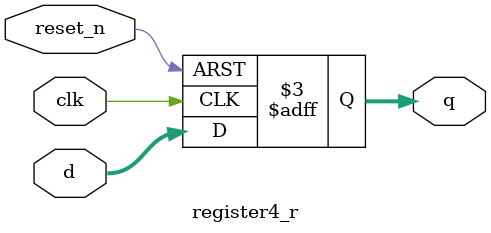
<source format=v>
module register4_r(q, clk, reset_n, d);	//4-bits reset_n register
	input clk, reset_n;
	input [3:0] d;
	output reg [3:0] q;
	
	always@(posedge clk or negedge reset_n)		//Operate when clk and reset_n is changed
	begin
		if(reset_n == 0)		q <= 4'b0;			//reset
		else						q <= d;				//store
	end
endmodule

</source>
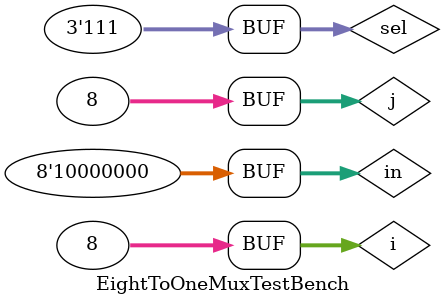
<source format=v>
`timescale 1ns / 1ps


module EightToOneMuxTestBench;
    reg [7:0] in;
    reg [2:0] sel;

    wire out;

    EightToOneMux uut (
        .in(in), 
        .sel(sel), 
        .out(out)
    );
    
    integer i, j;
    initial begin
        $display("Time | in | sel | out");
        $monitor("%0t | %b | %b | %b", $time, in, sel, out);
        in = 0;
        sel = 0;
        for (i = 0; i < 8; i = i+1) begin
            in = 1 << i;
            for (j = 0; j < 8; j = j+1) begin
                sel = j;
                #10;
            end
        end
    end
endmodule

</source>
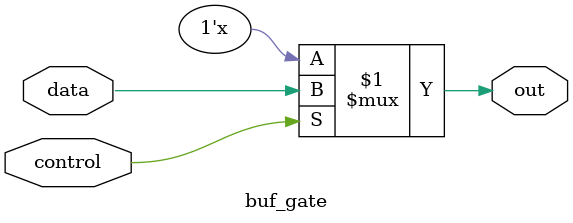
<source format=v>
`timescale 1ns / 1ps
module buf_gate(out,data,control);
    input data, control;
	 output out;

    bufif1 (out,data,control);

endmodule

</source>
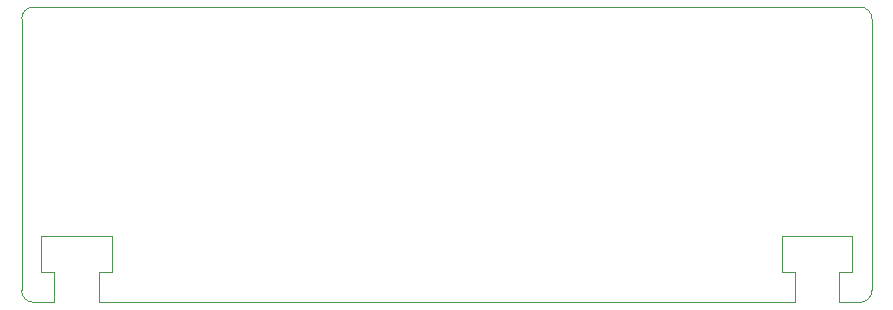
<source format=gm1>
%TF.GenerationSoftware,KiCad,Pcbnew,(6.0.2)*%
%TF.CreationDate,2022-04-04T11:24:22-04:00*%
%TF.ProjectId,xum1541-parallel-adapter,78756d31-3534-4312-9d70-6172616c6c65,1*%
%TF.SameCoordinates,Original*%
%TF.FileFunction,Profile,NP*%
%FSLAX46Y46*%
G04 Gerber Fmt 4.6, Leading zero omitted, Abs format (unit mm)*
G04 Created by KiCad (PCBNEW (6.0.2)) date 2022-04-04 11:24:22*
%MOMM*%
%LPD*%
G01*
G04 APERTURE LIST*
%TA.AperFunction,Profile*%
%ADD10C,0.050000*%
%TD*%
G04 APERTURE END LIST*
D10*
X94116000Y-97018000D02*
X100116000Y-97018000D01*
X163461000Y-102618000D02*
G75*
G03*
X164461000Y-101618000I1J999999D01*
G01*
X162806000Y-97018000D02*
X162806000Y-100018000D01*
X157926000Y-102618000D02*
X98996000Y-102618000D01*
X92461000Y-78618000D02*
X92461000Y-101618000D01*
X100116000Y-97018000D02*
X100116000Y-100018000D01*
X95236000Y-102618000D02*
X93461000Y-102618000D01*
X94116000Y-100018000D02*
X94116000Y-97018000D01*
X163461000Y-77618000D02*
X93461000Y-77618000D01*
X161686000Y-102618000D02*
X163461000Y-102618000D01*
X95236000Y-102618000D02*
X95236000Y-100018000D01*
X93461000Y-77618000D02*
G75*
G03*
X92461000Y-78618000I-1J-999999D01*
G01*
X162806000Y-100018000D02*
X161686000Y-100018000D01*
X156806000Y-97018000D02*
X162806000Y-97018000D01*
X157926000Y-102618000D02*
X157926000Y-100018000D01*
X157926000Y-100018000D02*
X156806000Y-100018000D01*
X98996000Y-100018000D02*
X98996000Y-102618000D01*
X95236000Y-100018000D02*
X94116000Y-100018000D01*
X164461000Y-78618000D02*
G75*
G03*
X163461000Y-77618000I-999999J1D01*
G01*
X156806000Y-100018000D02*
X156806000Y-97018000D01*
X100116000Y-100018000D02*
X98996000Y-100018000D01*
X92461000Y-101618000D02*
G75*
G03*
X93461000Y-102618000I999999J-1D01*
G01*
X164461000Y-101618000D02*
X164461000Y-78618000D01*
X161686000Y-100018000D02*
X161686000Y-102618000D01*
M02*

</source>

• _Work task_: Would you return, unchanged, the lines from the one containing "X92461000Y-78618000I-1J-999999D01*" through the end of the entries?

• _Answer section_:
X92461000Y-78618000I-1J-999999D01*
G01*
X162806000Y-100018000D02*
X161686000Y-100018000D01*
X156806000Y-97018000D02*
X162806000Y-97018000D01*
X157926000Y-102618000D02*
X157926000Y-100018000D01*
X157926000Y-100018000D02*
X156806000Y-100018000D01*
X98996000Y-100018000D02*
X98996000Y-102618000D01*
X95236000Y-100018000D02*
X94116000Y-100018000D01*
X164461000Y-78618000D02*
G75*
G03*
X163461000Y-77618000I-999999J1D01*
G01*
X156806000Y-100018000D02*
X156806000Y-97018000D01*
X100116000Y-100018000D02*
X98996000Y-100018000D01*
X92461000Y-101618000D02*
G75*
G03*
X93461000Y-102618000I999999J-1D01*
G01*
X164461000Y-101618000D02*
X164461000Y-78618000D01*
X161686000Y-100018000D02*
X161686000Y-102618000D01*
M02*

</source>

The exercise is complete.